The acquisition’s price, at roughly 5 times next twelve months (NTM) sales and 14 times NTM free cash flow (FCF), is considered more favorable than last year’s speculation of a 7 times NTM sales and 22 times NTM FCF deal. The analyst acknowledges that Informatica’s legacy, largely on-premise data assets, may not align with investors’ expectations for Salesforce’s growth trajectory. However, the capabilities Informatica brings in data management, integration, governance, and security could enhance Salesforce’s Data Cloud and support the Agentforce platform.

Despite potential concerns about the strategic fit of Informatica and the risk of distraction, Morgan Stanley points out that the deal terms are advantageous and that the acquisition is expected to be accretive to Salesforce’s operating margins, earnings per share (EPS), and FCF in FY28 (CY27), driven by significant cost synergies. Furthermore, Salesforce’s stock is currently trading at a discount compared to its peers, at approximately 17 times EV/CY26 FCF, while the Large-Cap Software (ETR:SOWGn) group trades at around 29 times.

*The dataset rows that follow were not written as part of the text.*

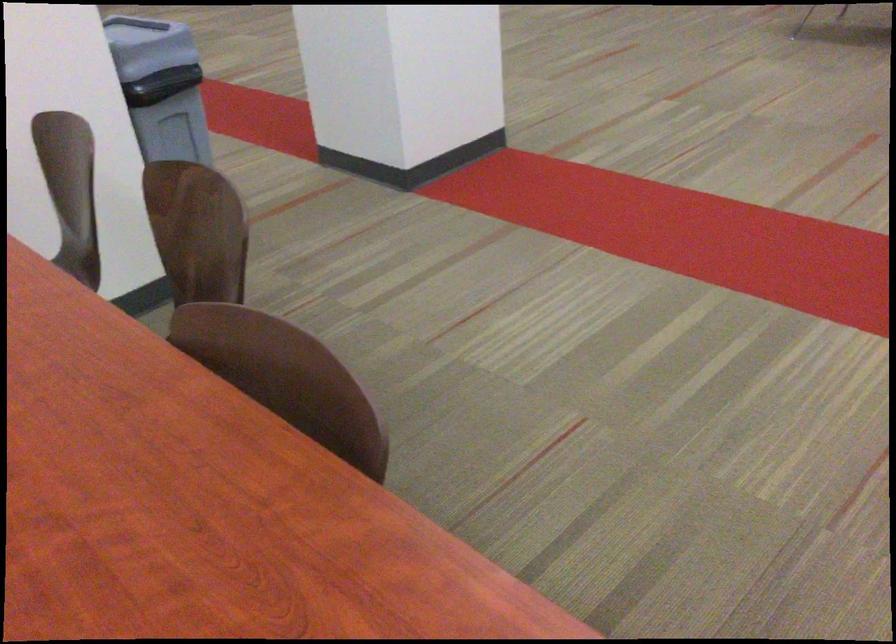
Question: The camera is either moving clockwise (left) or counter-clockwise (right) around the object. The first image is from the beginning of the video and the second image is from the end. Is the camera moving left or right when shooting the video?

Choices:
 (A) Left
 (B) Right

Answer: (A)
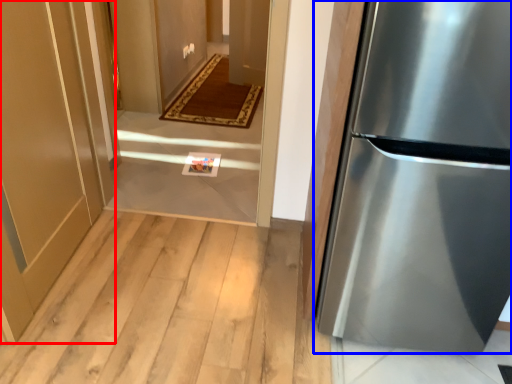
Question: Among these objects, which one is nearest to the camera, door (highlighted by a red box) or refrigerator (highlighted by a blue box)?

Choices:
 (A) door
 (B) refrigerator

Answer: (B)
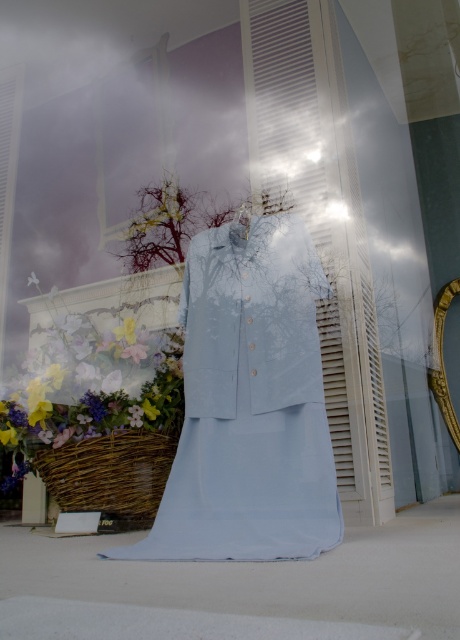
Does light blue fabric shirt at center appear on the left side of gold metallic mirror at right?

Yes, light blue fabric shirt at center is to the left of gold metallic mirror at right.

In the scene shown: Who is more forward, (208, 376) or (443, 288)?

Point (208, 376) is more forward.

At what (x,y) coordinates should I click in order to perform the action: click on light blue fabric shirt at center. Please return your answer as a coordinate pair (x, y). This screenshot has width=460, height=640. Looking at the image, I should click on (252, 316).

Can you confirm if pastel floral bouquet at center is bigger than woven brown basket at lower left?

Yes.

Describe the element at coordinates (96, 376) in the screenshot. I see `pastel floral bouquet at center` at that location.

Where is `pastel floral bouquet at center`? This screenshot has height=640, width=460. pastel floral bouquet at center is located at coordinates click(96, 376).

What do you see at coordinates (109, 472) in the screenshot?
I see `woven brown basket at lower left` at bounding box center [109, 472].

Is point (130, 461) positioned before point (30, 278)?

Yes, it is.

Is point (153, 435) more distant than point (32, 269)?

No, (153, 435) is in front of (32, 269).

This screenshot has width=460, height=640. I want to click on woven brown basket at lower left, so click(109, 472).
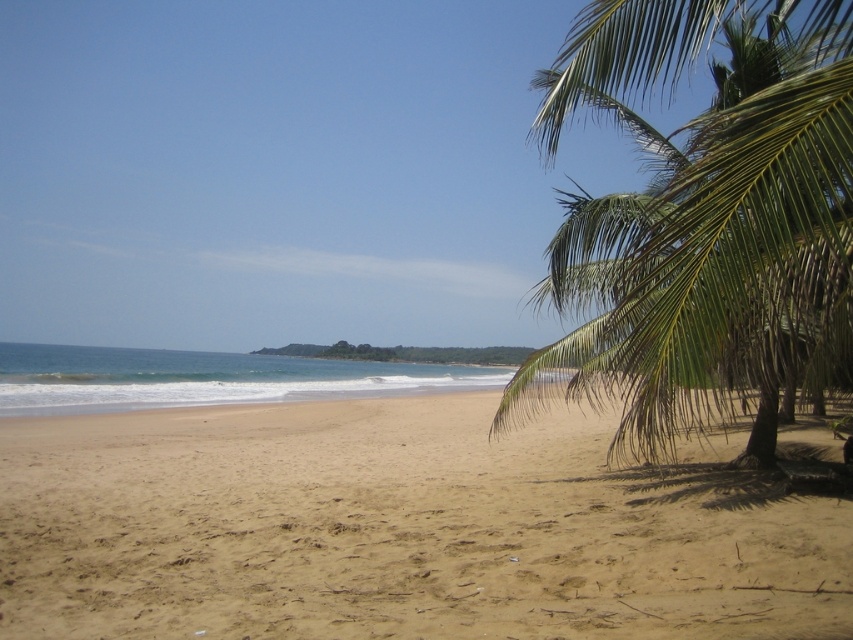
Question: Is light brown sand at lower center further to the viewer compared to green leafy palm tree at right?

Choices:
 (A) yes
 (B) no

Answer: (A)

Question: Where is light brown sand at lower center located in relation to green leafy palm tree at right in the image?

Choices:
 (A) left
 (B) right

Answer: (A)

Question: Does light brown sand at lower center have a lesser width compared to green leafy palm tree at right?

Choices:
 (A) no
 (B) yes

Answer: (B)

Question: Which object appears farthest from the camera in this image?

Choices:
 (A) light brown sand at lower center
 (B) green leafy palm tree at right

Answer: (A)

The company’s strong financial performance is evident in its $37.9 billion revenue over the last twelve months and robust free cash flow of $12.4 billion.

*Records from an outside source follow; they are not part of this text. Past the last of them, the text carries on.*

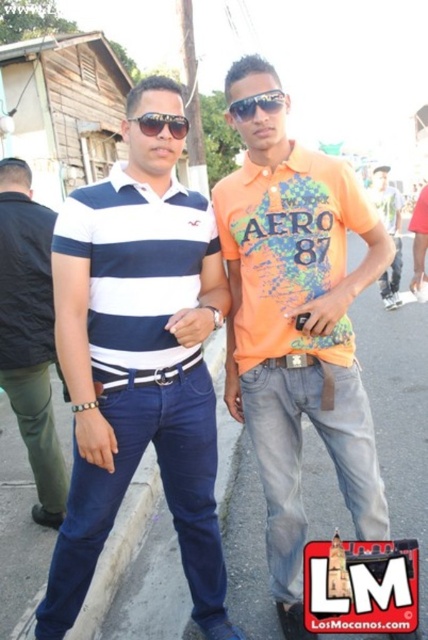
Is sunglasses at center to the left of matte black sunglasses at center from the viewer's perspective?

Incorrect, sunglasses at center is not on the left side of matte black sunglasses at center.

The height and width of the screenshot is (640, 428). I want to click on sunglasses at center, so coord(256,104).

Is matte striped polo shirt at left above matte black sunglasses at center?

Incorrect, matte striped polo shirt at left is not positioned above matte black sunglasses at center.

Is matte striped polo shirt at left thinner than matte black sunglasses at center?

No.

Does point (77, 392) lie behind point (171, 124)?

No.

Identify the location of matte striped polo shirt at left. Image resolution: width=428 pixels, height=640 pixels. tap(139, 362).

Consider the image. Is matte striped polo shirt at left in front of orange printed t-shirt at center?

Yes, it is.

Between matte striped polo shirt at left and orange printed t-shirt at center, which one appears on the right side from the viewer's perspective?

From the viewer's perspective, orange printed t-shirt at center appears more on the right side.

This screenshot has width=428, height=640. Identify the location of matte striped polo shirt at left. (139, 362).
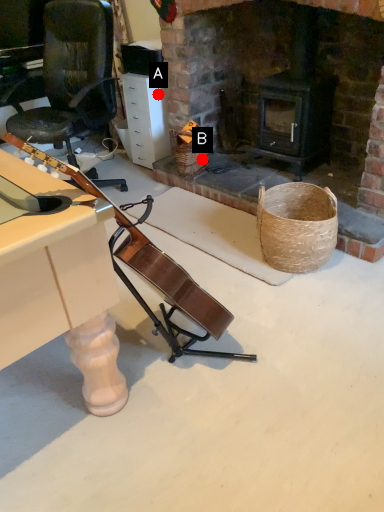
Question: Two points are circled on the image, labeled by A and B beside each circle. Which of the following is the farthest from the observer?

Choices:
 (A) A is further
 (B) B is further

Answer: (A)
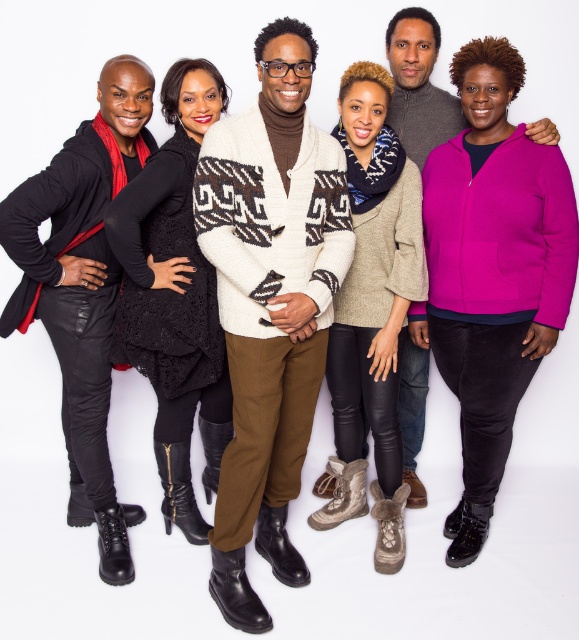
Does fuzzy pink zip-up sweater at center-right have a larger size compared to knitted beige sweater at center?

No, fuzzy pink zip-up sweater at center-right is not bigger than knitted beige sweater at center.

Does fuzzy pink zip-up sweater at center-right appear on the left side of knitted beige sweater at center?

In fact, fuzzy pink zip-up sweater at center-right is to the right of knitted beige sweater at center.

Is point (522, 358) less distant than point (336, 444)?

That is True.

At what (x,y) coordinates should I click in order to perform the action: click on fuzzy pink zip-up sweater at center-right. Please return your answer as a coordinate pair (x, y). The image size is (579, 640). Looking at the image, I should click on (492, 272).

What do you see at coordinates (492, 272) in the screenshot? The width and height of the screenshot is (579, 640). I see `fuzzy pink zip-up sweater at center-right` at bounding box center [492, 272].

Does point (518, 285) lie in front of point (32, 308)?

Yes, it is.

Is point (540, 218) more distant than point (90, 502)?

No, (540, 218) is closer to viewer.

You are a GUI agent. You are given a task and a screenshot of the screen. Output one action in this format:
    pyautogui.click(x=<x>, y=<y>)
    Task: Click on the fuzzy pink zip-up sweater at center-right
    The width and height of the screenshot is (579, 640).
    Given the screenshot: What is the action you would take?
    pyautogui.click(x=492, y=272)

Which is above, black lace dress at center or knitted beige sweater at center?

black lace dress at center is above.

What do you see at coordinates (174, 296) in the screenshot? The image size is (579, 640). I see `black lace dress at center` at bounding box center [174, 296].

Is point (166, 280) closer to viewer compared to point (338, 502)?

That is True.

At what (x,y) coordinates should I click in order to perform the action: click on black lace dress at center. Please return your answer as a coordinate pair (x, y). This screenshot has width=579, height=640. Looking at the image, I should click on (174, 296).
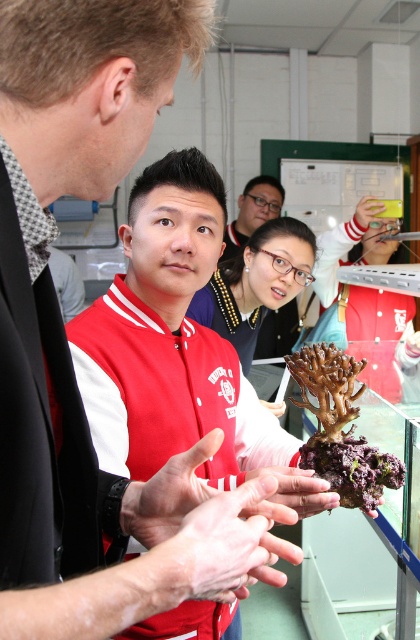
You are an artist trying to sketch the scene. You need to decide which object to draw first based on their sizes. According to the scene, which object should you start with, the matte red jacket at center or the matte black hand at center?

The matte red jacket at center is larger than the matte black hand at center, so you should start with the matte red jacket at center to ensure proper scaling in your drawing.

The analyst suggests that the discounted valuation of Salesforce’s shares, along with the accretive nature of the Informatica deal, limits downside risk. Despite ongoing debates about the acquisition’s strategic value and the potential for distraction, the terms of the deal are seen as a cap on the materialization of bear concerns. According to InvestingPro analysis, Salesforce appears undervalued at current levels, with additional insights available in the comprehensive Pro Research Report, which provides deep-dive analysis of this and 1,400+ other top US stocks.

In other recent news, Salesforce has announced its intention to acquire Informatica in a deal valued at $8 billion, with shareholders of Informatica set to receive $25 in cash per share. This acquisition is expected to enhance Salesforce’s Data Cloud platform and is anticipated to be margin-accretive due to cost synergies. Analysts from Loop Capital maintain a Hold rating on Salesforce with a $300 target, noting the acquisition’s potential to positively impact margins, earnings, and cash flow. Meanwhile, Truist Securities downgraded Informatica from Buy to Hold, raising its price target to $25, reflecting the acquisition’s perceived benefits for Informatica shareholders.

Canaccord Genuity has adjusted its price target for Salesforce to $350, maintaining a Buy rating, and highlighted that the acquisition will not affect Salesforce’s capital return program. DA Davidson remains cautious, maintaining a Neutral rating on Informatica with an $18 target, and an Underperform rating on Salesforce with a $200 target, expressing concerns over Informatica’s execution and technology. The acquisition, which is expected to close in early fiscal year 2027 for Salesforce, aligns with its strategy of enhancing data management capabilities, following previous acquisitions like MuleSoft and Tableau. The transaction is still subject to regulatory approvals and customary closing conditions, with Salesforce planning to finance it through available cash and new debt.